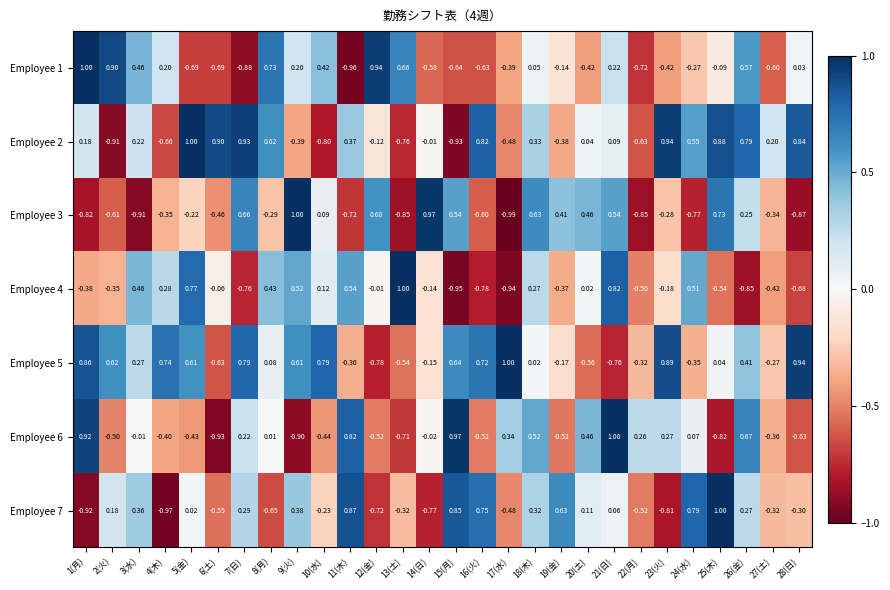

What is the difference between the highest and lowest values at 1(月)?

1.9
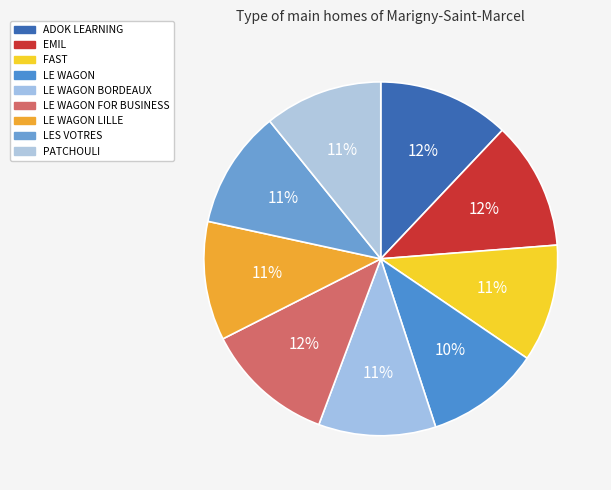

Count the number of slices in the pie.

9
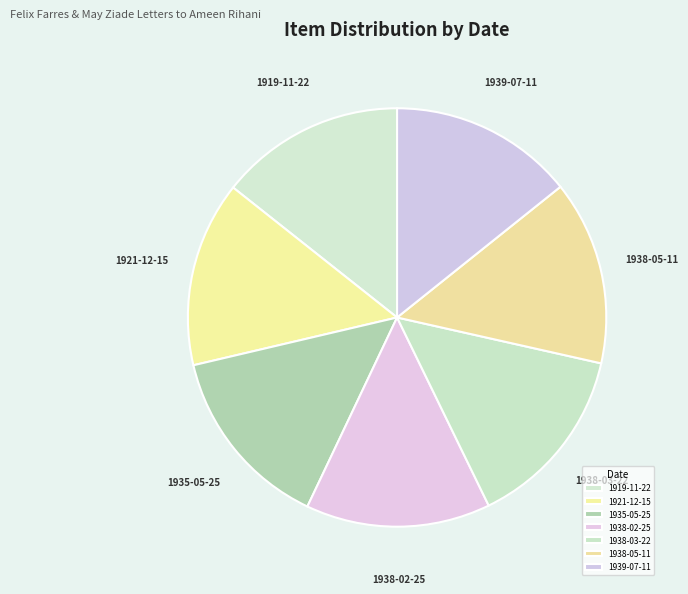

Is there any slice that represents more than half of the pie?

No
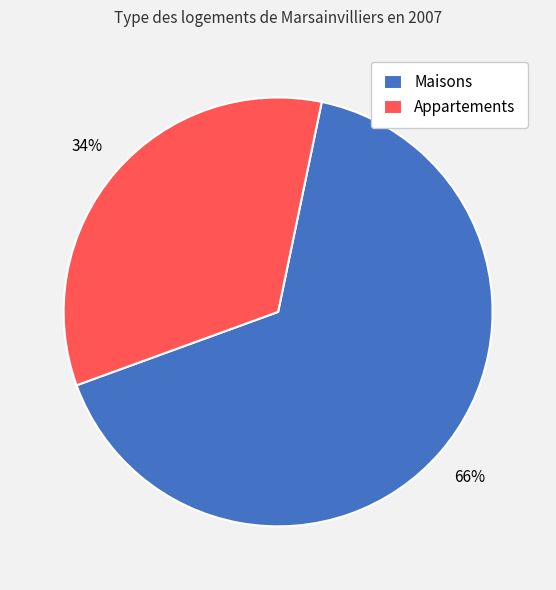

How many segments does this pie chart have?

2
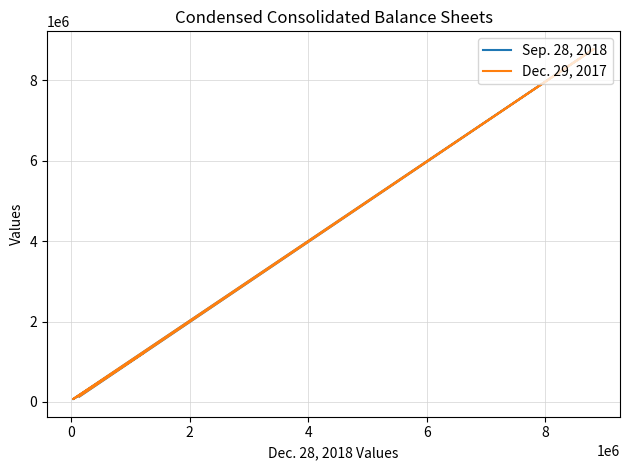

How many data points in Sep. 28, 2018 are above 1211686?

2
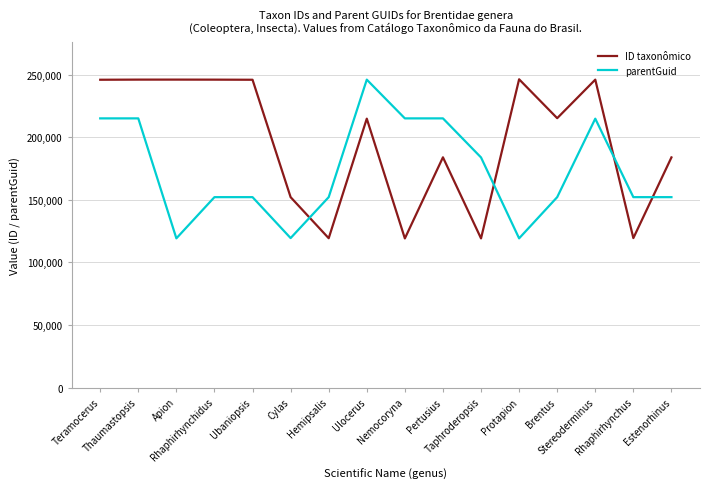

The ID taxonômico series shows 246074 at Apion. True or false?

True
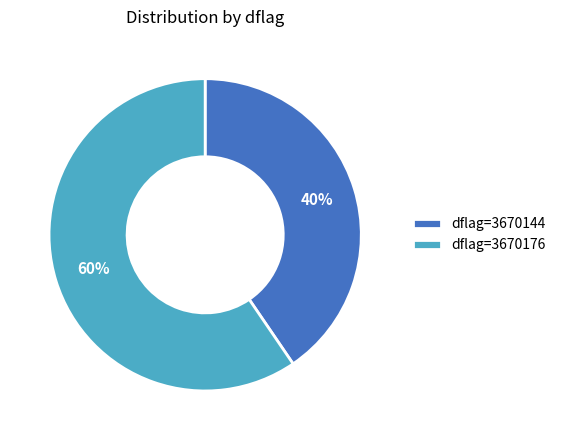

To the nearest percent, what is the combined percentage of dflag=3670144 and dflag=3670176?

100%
* * *
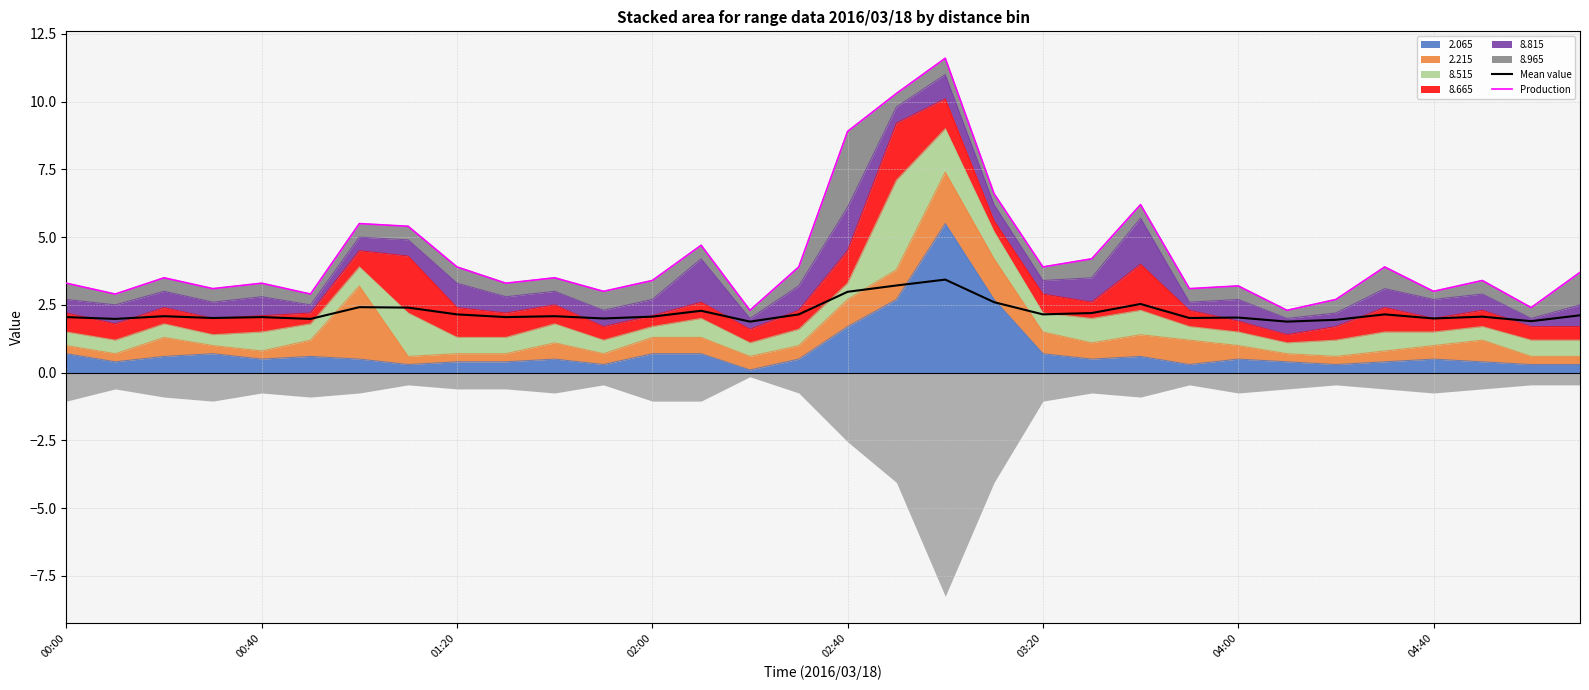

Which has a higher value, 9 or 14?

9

• _Exercise details_
Can you reproduce the data between the lines holding "The ID taxonômico" and "To the nearest", inclusive, leaving out the pictures?

• _Your response_
The ID taxonômico series shows 246074 at Apion. True or false?

True

To the nearest percent, what is the combined percentage of dflag=3670144 and dflag=3670176?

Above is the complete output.